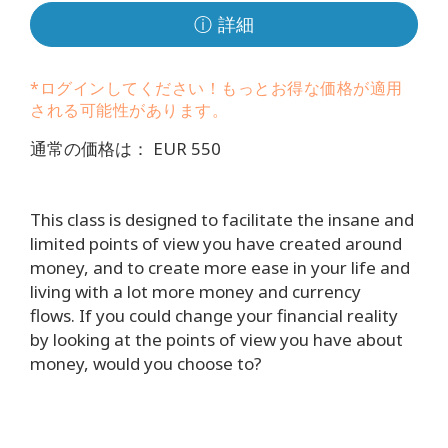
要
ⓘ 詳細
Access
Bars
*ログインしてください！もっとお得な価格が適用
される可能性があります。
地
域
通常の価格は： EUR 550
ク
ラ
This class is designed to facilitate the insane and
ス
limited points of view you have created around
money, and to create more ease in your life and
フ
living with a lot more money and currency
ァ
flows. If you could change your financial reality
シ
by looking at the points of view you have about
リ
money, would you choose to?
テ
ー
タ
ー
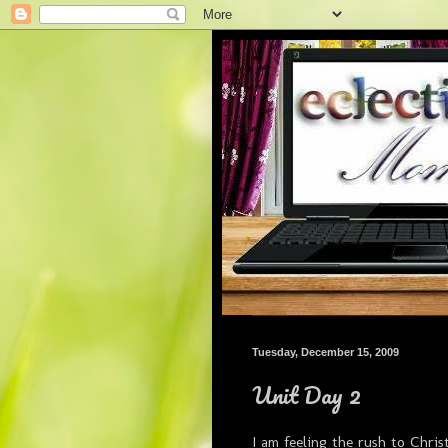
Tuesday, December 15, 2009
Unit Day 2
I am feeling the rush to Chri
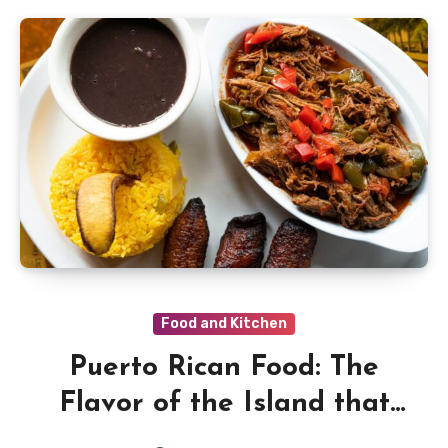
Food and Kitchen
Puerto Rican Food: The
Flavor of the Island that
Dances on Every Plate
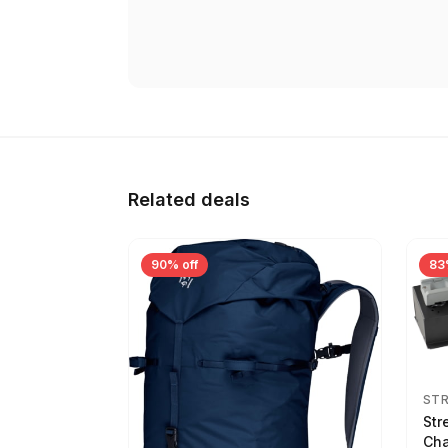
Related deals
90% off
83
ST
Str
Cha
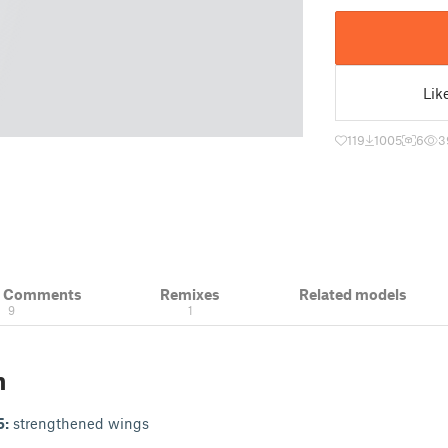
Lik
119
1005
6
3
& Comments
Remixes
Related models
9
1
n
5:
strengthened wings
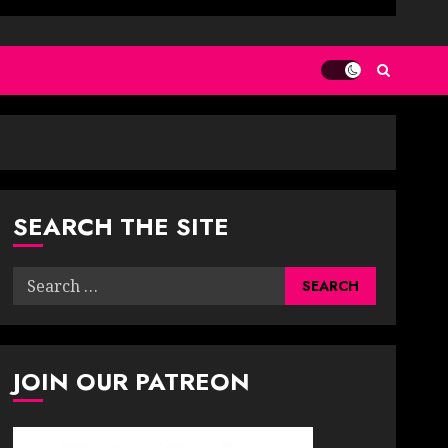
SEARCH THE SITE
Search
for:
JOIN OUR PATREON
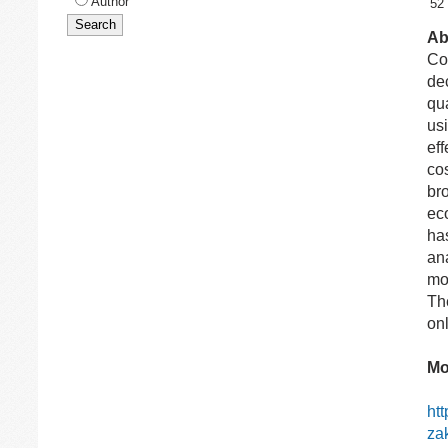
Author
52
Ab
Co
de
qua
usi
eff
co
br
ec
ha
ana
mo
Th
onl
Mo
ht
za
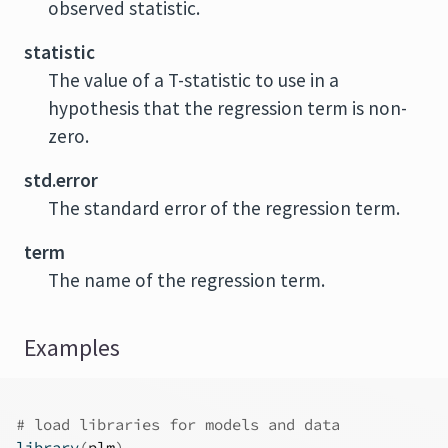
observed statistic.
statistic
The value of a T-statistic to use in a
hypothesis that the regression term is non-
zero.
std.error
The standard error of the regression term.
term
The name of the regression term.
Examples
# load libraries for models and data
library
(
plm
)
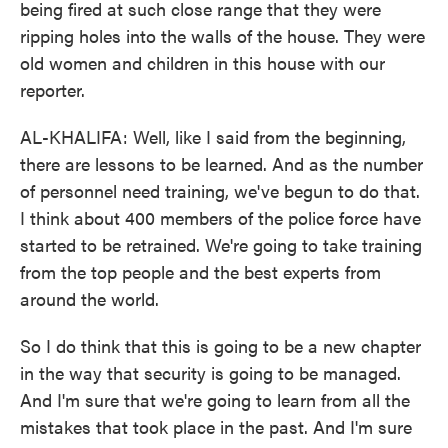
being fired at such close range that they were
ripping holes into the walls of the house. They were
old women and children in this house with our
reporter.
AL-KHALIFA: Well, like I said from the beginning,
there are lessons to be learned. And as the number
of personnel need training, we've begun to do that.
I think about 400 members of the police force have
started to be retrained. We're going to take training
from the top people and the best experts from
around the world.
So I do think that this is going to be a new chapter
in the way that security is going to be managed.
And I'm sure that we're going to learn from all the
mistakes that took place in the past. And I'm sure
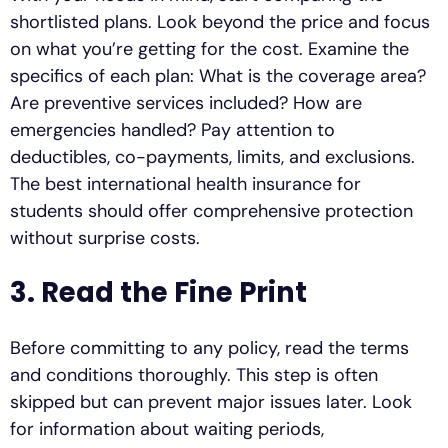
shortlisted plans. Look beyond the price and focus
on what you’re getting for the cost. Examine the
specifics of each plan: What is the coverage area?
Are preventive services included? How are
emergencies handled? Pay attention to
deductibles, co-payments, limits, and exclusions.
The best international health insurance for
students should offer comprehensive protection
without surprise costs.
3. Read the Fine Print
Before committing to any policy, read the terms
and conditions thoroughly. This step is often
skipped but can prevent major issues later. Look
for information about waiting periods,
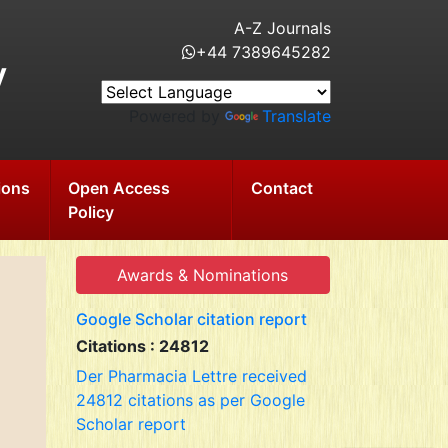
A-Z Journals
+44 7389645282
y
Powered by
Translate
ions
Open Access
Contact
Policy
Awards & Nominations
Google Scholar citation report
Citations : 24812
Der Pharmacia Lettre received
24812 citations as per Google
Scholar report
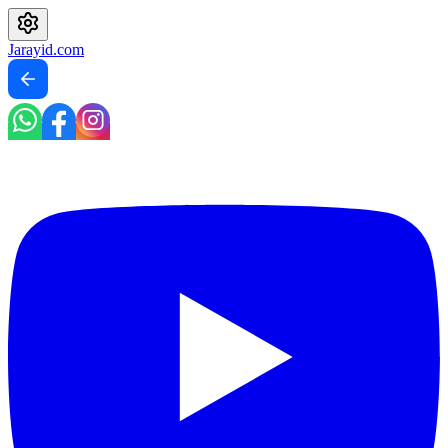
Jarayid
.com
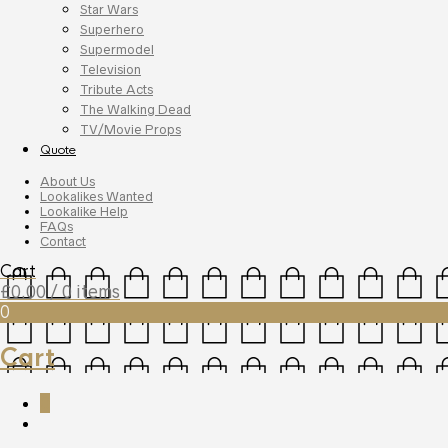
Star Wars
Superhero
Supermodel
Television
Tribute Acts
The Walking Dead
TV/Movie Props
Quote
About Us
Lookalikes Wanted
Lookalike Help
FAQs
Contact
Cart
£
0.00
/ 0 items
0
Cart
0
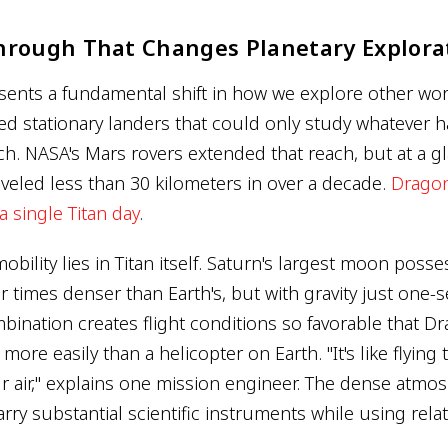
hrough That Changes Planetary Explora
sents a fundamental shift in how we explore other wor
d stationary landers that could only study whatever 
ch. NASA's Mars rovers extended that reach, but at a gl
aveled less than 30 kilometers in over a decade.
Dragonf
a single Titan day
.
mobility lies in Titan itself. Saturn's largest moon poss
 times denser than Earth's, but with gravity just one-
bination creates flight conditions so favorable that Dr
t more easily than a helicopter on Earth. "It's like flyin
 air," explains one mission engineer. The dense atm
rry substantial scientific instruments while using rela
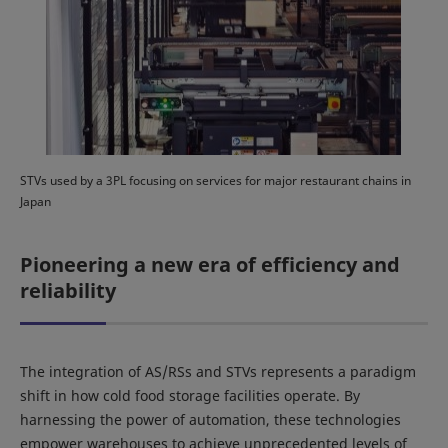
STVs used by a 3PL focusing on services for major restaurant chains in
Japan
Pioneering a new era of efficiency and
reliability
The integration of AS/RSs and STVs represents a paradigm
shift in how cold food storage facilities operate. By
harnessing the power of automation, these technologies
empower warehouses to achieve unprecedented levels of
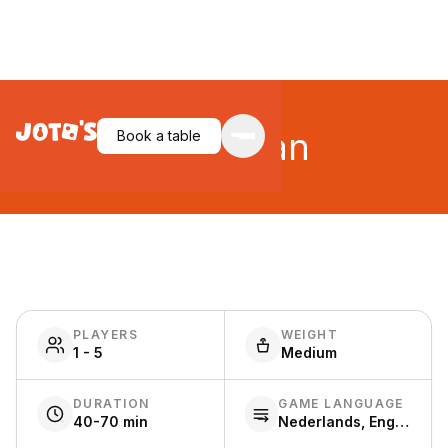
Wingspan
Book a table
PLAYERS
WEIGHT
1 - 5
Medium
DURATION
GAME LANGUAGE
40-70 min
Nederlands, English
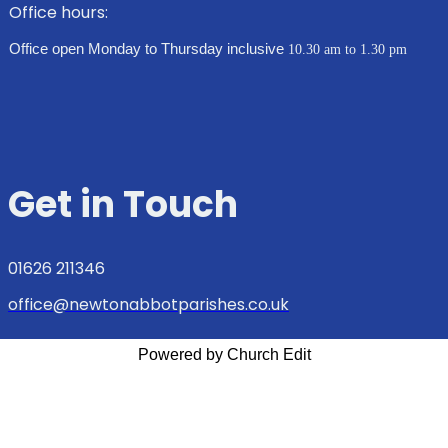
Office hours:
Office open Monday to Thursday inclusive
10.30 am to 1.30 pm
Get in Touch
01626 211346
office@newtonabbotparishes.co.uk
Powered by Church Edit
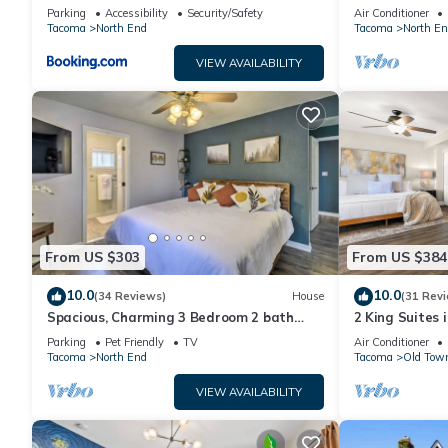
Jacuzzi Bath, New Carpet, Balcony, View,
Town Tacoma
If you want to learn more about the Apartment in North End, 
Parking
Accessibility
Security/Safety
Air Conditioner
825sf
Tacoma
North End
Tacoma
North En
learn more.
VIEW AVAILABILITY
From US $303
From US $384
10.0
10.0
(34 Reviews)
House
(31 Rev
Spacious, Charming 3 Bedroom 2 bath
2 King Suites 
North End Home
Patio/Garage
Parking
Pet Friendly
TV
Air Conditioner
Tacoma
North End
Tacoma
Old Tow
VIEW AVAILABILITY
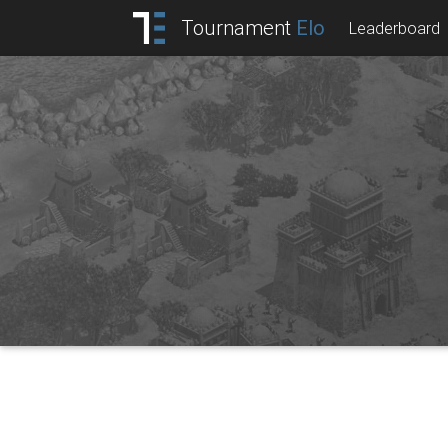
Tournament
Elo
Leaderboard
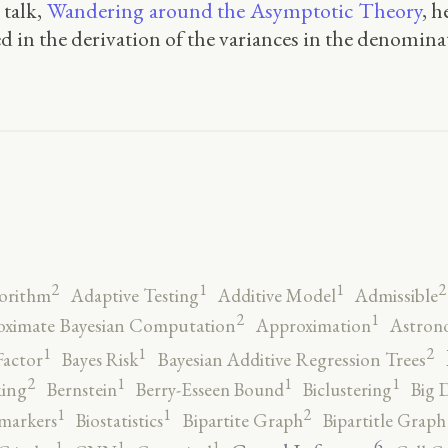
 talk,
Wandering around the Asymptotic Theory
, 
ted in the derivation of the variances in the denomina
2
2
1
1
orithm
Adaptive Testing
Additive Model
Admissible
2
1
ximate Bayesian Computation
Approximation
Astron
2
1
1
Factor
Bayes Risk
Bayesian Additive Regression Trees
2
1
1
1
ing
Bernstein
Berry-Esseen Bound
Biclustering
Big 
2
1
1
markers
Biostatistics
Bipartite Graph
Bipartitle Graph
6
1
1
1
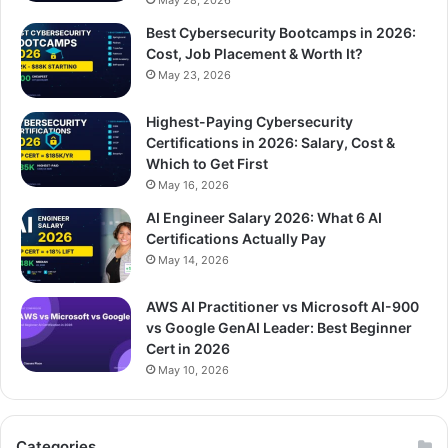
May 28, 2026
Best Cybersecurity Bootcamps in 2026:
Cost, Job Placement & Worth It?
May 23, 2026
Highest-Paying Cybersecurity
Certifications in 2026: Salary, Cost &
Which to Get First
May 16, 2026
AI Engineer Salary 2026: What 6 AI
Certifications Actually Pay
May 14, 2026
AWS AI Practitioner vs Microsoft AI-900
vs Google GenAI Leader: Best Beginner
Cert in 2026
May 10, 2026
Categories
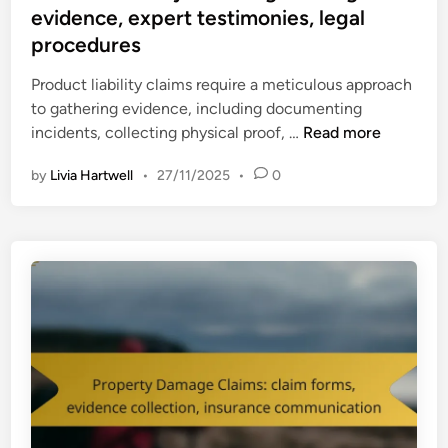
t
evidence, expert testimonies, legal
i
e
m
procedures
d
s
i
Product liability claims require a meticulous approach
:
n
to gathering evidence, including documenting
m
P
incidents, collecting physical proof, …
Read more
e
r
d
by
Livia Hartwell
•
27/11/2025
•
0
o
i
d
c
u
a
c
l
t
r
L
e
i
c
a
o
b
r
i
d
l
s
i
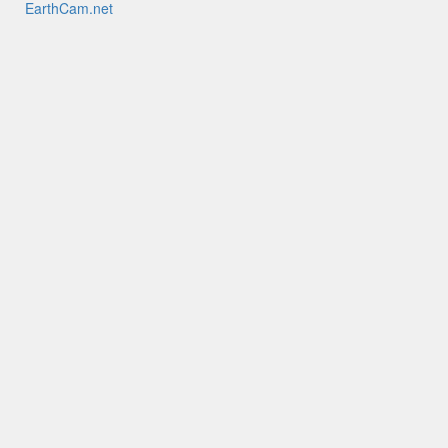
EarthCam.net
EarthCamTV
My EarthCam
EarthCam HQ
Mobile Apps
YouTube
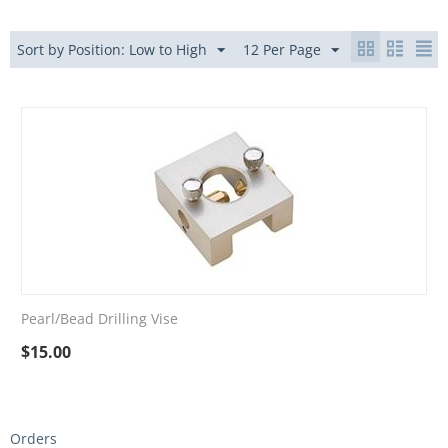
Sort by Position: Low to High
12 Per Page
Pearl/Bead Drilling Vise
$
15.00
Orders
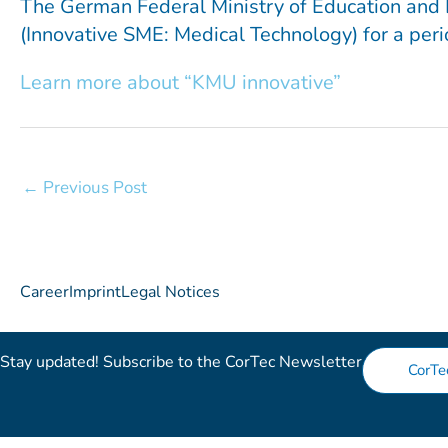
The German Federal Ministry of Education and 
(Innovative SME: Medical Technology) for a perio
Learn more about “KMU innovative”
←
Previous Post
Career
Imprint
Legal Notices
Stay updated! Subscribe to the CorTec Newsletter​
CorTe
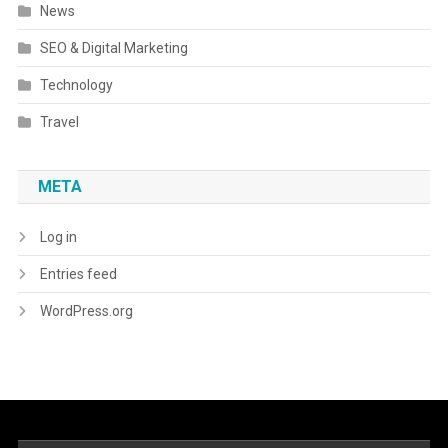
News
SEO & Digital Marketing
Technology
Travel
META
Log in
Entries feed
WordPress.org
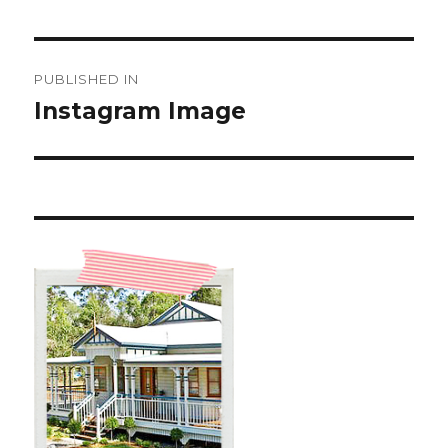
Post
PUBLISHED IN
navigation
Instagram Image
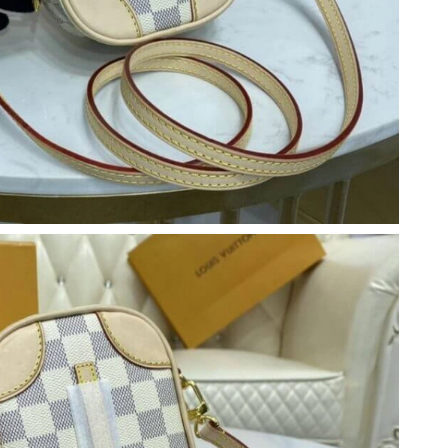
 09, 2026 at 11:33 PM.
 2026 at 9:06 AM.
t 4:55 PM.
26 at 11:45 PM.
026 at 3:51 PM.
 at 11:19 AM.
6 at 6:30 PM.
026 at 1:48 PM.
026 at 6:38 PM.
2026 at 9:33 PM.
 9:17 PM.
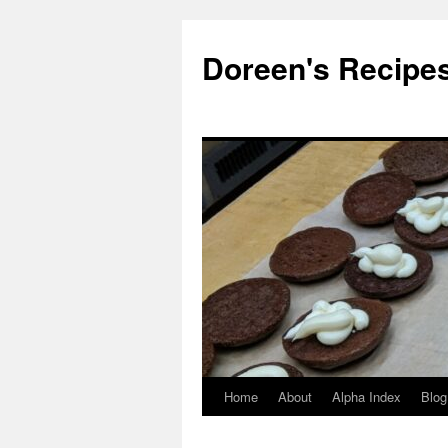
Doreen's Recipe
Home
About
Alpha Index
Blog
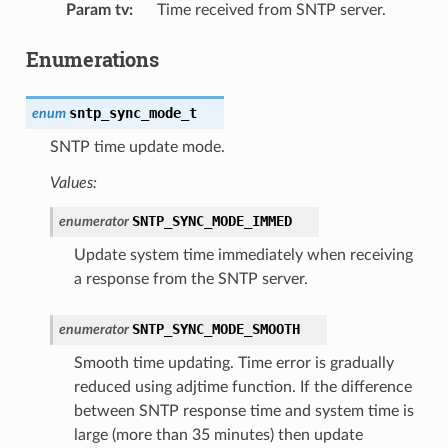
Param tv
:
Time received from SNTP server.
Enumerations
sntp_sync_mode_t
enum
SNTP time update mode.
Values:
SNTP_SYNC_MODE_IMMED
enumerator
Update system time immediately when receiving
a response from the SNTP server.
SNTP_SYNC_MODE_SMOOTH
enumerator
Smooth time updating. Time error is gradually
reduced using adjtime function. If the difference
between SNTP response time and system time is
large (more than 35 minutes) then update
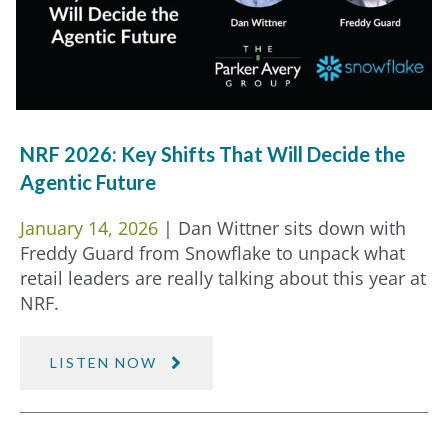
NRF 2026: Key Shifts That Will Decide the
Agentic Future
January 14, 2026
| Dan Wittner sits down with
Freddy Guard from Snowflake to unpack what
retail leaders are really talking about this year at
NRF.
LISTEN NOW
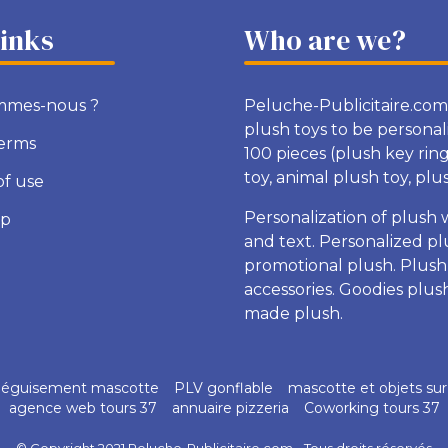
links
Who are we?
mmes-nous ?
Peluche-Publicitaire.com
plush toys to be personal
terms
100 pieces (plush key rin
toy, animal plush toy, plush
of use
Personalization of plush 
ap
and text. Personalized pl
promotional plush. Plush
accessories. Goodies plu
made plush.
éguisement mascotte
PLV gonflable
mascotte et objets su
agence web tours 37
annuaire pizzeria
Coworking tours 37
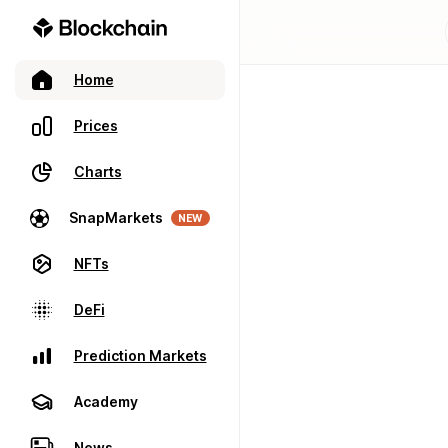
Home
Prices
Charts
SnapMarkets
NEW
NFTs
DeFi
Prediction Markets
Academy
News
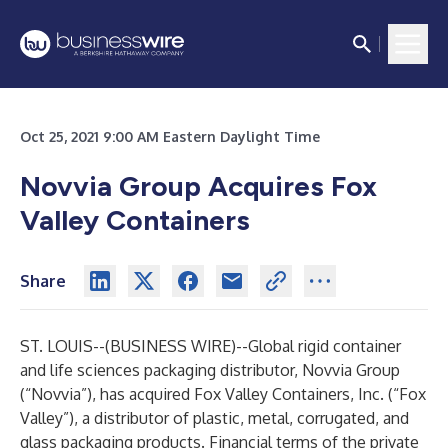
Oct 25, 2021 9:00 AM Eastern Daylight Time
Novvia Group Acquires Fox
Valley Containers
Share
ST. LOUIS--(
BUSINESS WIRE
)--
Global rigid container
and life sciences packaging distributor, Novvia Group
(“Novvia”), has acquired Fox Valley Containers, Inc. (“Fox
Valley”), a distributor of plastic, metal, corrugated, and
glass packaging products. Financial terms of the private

################

Count the lines in the listing above that contain the string "error", with uppercase and lowercase treated as different. Reply with the number only.

3